**Records for the exercise:**
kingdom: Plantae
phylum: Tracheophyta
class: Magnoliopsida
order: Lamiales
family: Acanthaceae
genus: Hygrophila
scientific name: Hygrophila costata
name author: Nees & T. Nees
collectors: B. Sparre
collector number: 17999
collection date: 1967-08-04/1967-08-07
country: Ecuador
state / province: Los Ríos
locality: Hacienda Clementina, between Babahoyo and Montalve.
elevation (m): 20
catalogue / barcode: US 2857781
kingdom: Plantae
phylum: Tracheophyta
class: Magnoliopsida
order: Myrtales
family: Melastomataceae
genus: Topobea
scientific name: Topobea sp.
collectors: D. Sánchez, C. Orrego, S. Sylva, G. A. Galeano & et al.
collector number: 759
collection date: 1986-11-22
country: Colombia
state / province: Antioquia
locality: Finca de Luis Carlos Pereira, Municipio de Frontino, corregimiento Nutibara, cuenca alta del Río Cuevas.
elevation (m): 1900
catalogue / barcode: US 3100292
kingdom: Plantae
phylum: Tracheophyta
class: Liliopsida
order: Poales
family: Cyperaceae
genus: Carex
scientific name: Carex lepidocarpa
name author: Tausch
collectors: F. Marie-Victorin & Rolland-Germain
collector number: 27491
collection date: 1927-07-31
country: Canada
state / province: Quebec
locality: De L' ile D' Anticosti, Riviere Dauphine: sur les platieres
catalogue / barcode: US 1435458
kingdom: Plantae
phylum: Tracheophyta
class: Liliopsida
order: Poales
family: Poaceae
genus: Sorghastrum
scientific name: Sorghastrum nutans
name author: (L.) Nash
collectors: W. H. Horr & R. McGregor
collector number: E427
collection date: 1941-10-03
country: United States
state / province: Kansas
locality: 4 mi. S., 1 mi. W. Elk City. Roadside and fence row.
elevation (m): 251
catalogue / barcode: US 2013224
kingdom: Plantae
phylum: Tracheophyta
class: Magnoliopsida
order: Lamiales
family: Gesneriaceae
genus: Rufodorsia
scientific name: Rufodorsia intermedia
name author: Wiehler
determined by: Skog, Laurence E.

**What you will do:** Copy the lines above word for word.

**Response to this task:**
kingdom: Plantae
phylum: Tracheophyta
class: Magnoliopsida
order: Lamiales
family: Acanthaceae
genus: Hygrophila
scientific name: Hygrophila costata
name author: Nees & T. Nees
collectors: B. Sparre
collector number: 17999
collection date: 1967-08-04/1967-08-07
country: Ecuador
state / province: Los Ríos
locality: Hacienda Clementina, between Babahoyo and Montalve.
elevation (m): 20
catalogue / barcode: US 2857781
kingdom: Plantae
phylum: Tracheophyta
class: Magnoliopsida
order: Myrtales
family: Melastomataceae
genus: Topobea
scientific name: Topobea sp.
collectors: D. Sánchez, C. Orrego, S. Sylva, G. A. Galeano & et al.
collector number: 759
collection date: 1986-11-22
country: Colombia
state / province: Antioquia
locality: Finca de Luis Carlos Pereira, Municipio de Frontino, corregimiento Nutibara, cuenca alta del Río Cuevas.
elevation (m): 1900
catalogue / barcode: US 3100292
kingdom: Plantae
phylum: Tracheophyta
class: Liliopsida
order: Poales
family: Cyperaceae
genus: Carex
scientific name: Carex lepidocarpa
name author: Tausch
collectors: F. Marie-Victorin & Rolland-Germain
collector number: 27491
collection date: 1927-07-31
country: Canada
state / province: Quebec
locality: De L' ile D' Anticosti, Riviere Dauphine: sur les platieres
catalogue / barcode: US 1435458
kingdom: Plantae
phylum: Tracheophyta
class: Liliopsida
order: Poales
family: Poaceae
genus: Sorghastrum
scientific name: Sorghastrum nutans
name author: (L.) Nash
collectors: W. H. Horr & R. McGregor
collector number: E427
collection date: 1941-10-03
country: United States
state / province: Kansas
locality: 4 mi. S., 1 mi. W. Elk City. Roadside and fence row.
elevation (m): 251
catalogue / barcode: US 2013224
kingdom: Plantae
phylum: Tracheophyta
class: Magnoliopsida
order: Lamiales
family: Gesneriaceae
genus: Rufodorsia
scientific name: Rufodorsia intermedia
name author: Wiehler
determined by: Skog, Laurence E.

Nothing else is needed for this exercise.